▶ _EXERCISE DESCRIPTION_
Could you return each entry below exactly as written, minus any pictures?

[Extracted page text data]
┌──
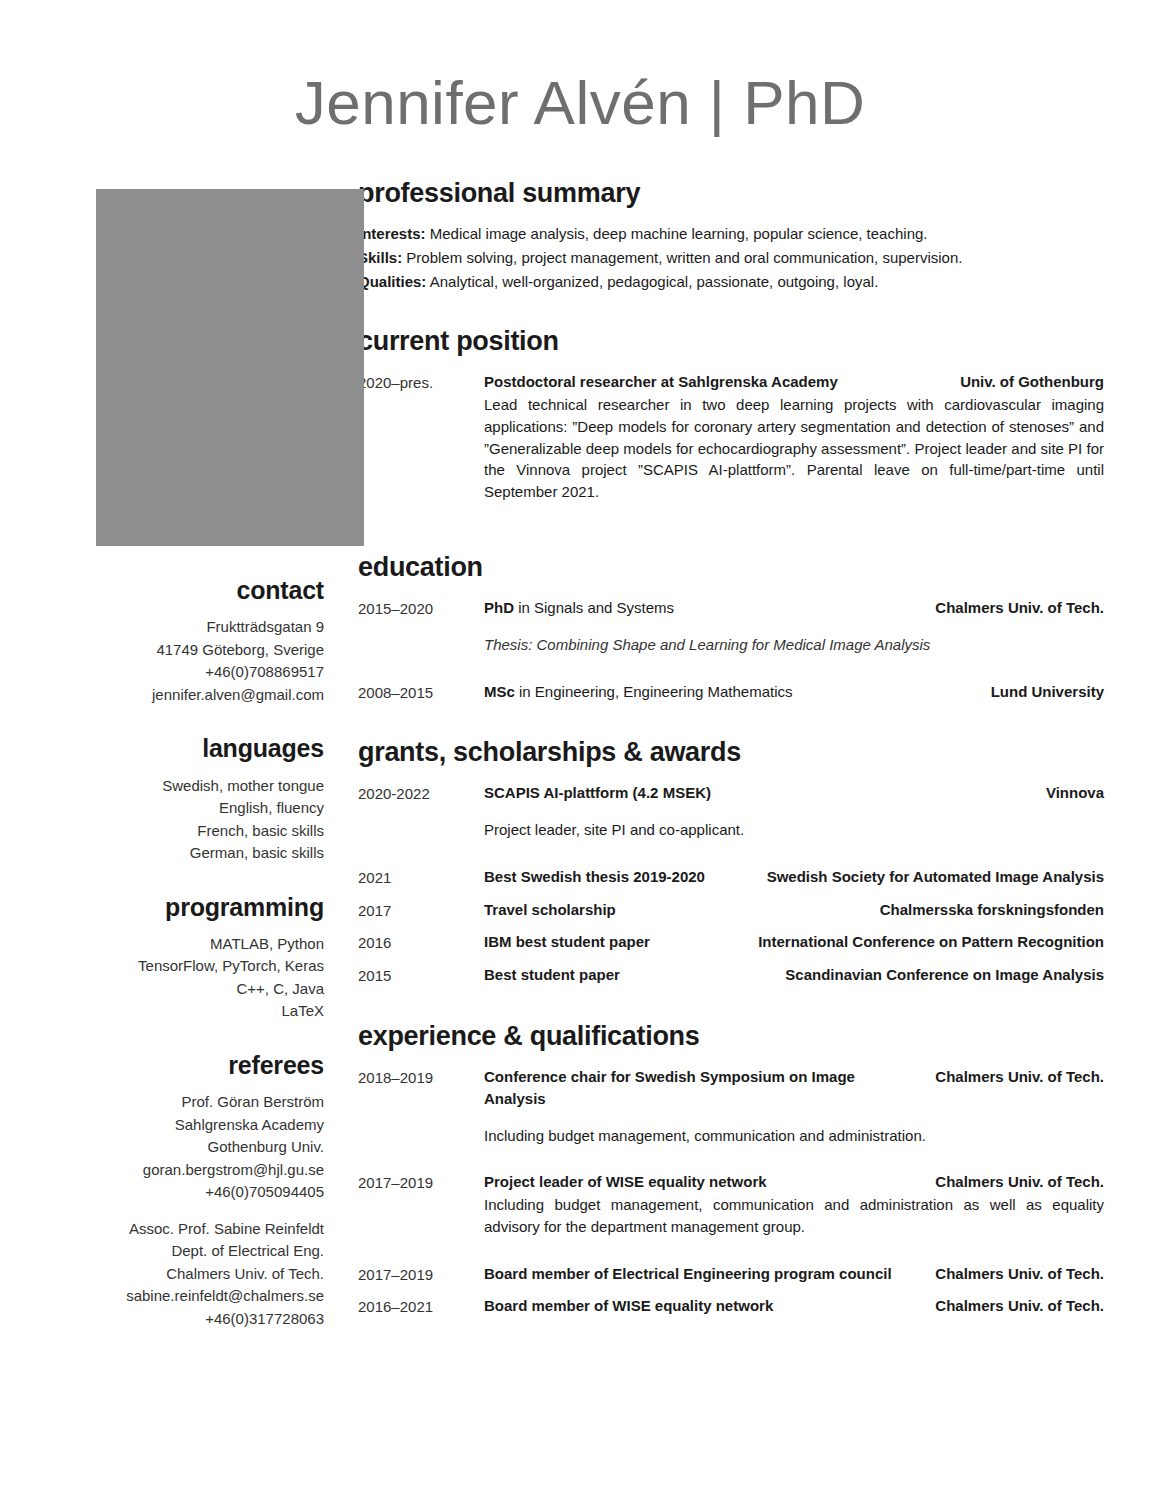Jennifer Alvén | PhD
Portrait
contact
Fruktträdsgatan 9
41749 Göteborg, Sverige
+46(0)708869517
jennifer.alven@gmail.com
languages
Swedish, mother tongue
English, fluency
French, basic skills
German, basic skills
programming
MATLAB, Python
TensorFlow, PyTorch, Keras
C++, C, Java
LaTeX
referees
Prof. Göran Berström
Sahlgrenska Academy
Gothenburg Univ.
goran.bergstrom@hjl.gu.se
+46(0)705094405
Assoc. Prof. Sabine Reinfeldt
Dept. of Electrical Eng.
Chalmers Univ. of Tech.
sabine.reinfeldt@chalmers.se
+46(0)317728063
professional summary
Interests: Medical image analysis, deep machine learning, popular science, teaching.
Skills: Problem solving, project management, written and oral communication, supervision.
Qualities: Analytical, well-organized, pedagogical, passionate, outgoing, loyal.
current position
2020–pres.
Postdoctoral researcher at Sahlgrenska Academy Univ. of Gothenburg
Lead technical researcher in two deep learning projects with cardiovascular imaging applications: ”Deep models for coronary artery segmentation and detection of stenoses” and ”Generalizable deep models for echocardiography assessment”. Project leader and site PI for the Vinnova project ”SCAPIS AI-plattform”. Parental leave on full-time/part-time until September 2021.
education
2015–2020
PhD in Signals and Systems Chalmers Univ. of Tech.
Thesis: Combining Shape and Learning for Medical Image Analysis
2008–2015
MSc in Engineering, Engineering Mathematics Lund University
grants, scholarships & awards
2020-2022
SCAPIS AI-plattform (4.2 MSEK) Vinnova
Project leader, site PI and co-applicant.
2021
Best Swedish thesis 2019-2020 Swedish Society for Automated Image Analysis
2017
Travel scholarship Chalmersska forskningsfonden
2016
IBM best student paper International Conference on Pattern Recognition
2015
Best student paper Scandinavian Conference on Image Analysis
experience & qualifications
2018–2019
Conference chair for Swedish Symposium on Image Analysis Chalmers Univ. of Tech.
Including budget management, communication and administration.
2017–2019
Project leader of WISE equality network Chalmers Univ. of Tech.
Including budget management, communication and administration as well as equality advisory for the department management group.
2017–2019
Board member of Electrical Engineering program council Chalmers Univ. of Tech.
2016–2021
Board member of WISE equality network Chalmers Univ. of Tech.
└──
▶ _RESPONSE TO THIS TASK_
Jennifer Alvén | PhD
Portrait
contact
Fruktträdsgatan 9
41749 Göteborg, Sverige
+46(0)708869517
jennifer.alven@gmail.com
languages
Swedish, mother tongue
English, fluency
French, basic skills
German, basic skills
programming
MATLAB, Python
TensorFlow, PyTorch, Keras
C++, C, Java
LaTeX
referees
Prof. Göran Berström
Sahlgrenska Academy
Gothenburg Univ.
goran.bergstrom@hjl.gu.se
+46(0)705094405
Assoc. Prof. Sabine Reinfeldt
Dept. of Electrical Eng.
Chalmers Univ. of Tech.
sabine.reinfeldt@chalmers.se
+46(0)317728063
professional summary
Interests: Medical image analysis, deep machine learning, popular science, teaching.
Skills: Problem solving, project management, written and oral communication, supervision.
Qualities: Analytical, well-organized, pedagogical, passionate, outgoing, loyal.
current position
2020–pres.
Postdoctoral researcher at Sahlgrenska Academy Univ. of Gothenburg
Lead technical researcher in two deep learning projects with cardiovascular imaging applications: ”Deep models for coronary artery segmentation and detection of stenoses” and ”Generalizable deep models for echocardiography assessment”. Project leader and site PI for the Vinnova project ”SCAPIS AI-plattform”. Parental leave on full-time/part-time until September 2021.
education
2015–2020
PhD in Signals and Systems Chalmers Univ. of Tech.
Thesis: Combining Shape and Learning for Medical Image Analysis
2008–2015
MSc in Engineering, Engineering Mathematics Lund University
grants, scholarships & awards
2020-2022
SCAPIS AI-plattform (4.2 MSEK) Vinnova
Project leader, site PI and co-applicant.
2021
Best Swedish thesis 2019-2020 Swedish Society for Automated Image Analysis
2017
Travel scholarship Chalmersska forskningsfonden
2016
IBM best student paper International Conference on Pattern Recognition
2015
Best student paper Scandinavian Conference on Image Analysis
experience & qualifications
2018–2019
Conference chair for Swedish Symposium on Image Analysis Chalmers Univ. of Tech.
Including budget management, communication and administration.
2017–2019
Project leader of WISE equality network Chalmers Univ. of Tech.
Including budget management, communication and administration as well as equality advisory for the department management group.
2017–2019
Board member of Electrical Engineering program council Chalmers Univ. of Tech.
2016–2021
Board member of WISE equality network Chalmers Univ. of Tech.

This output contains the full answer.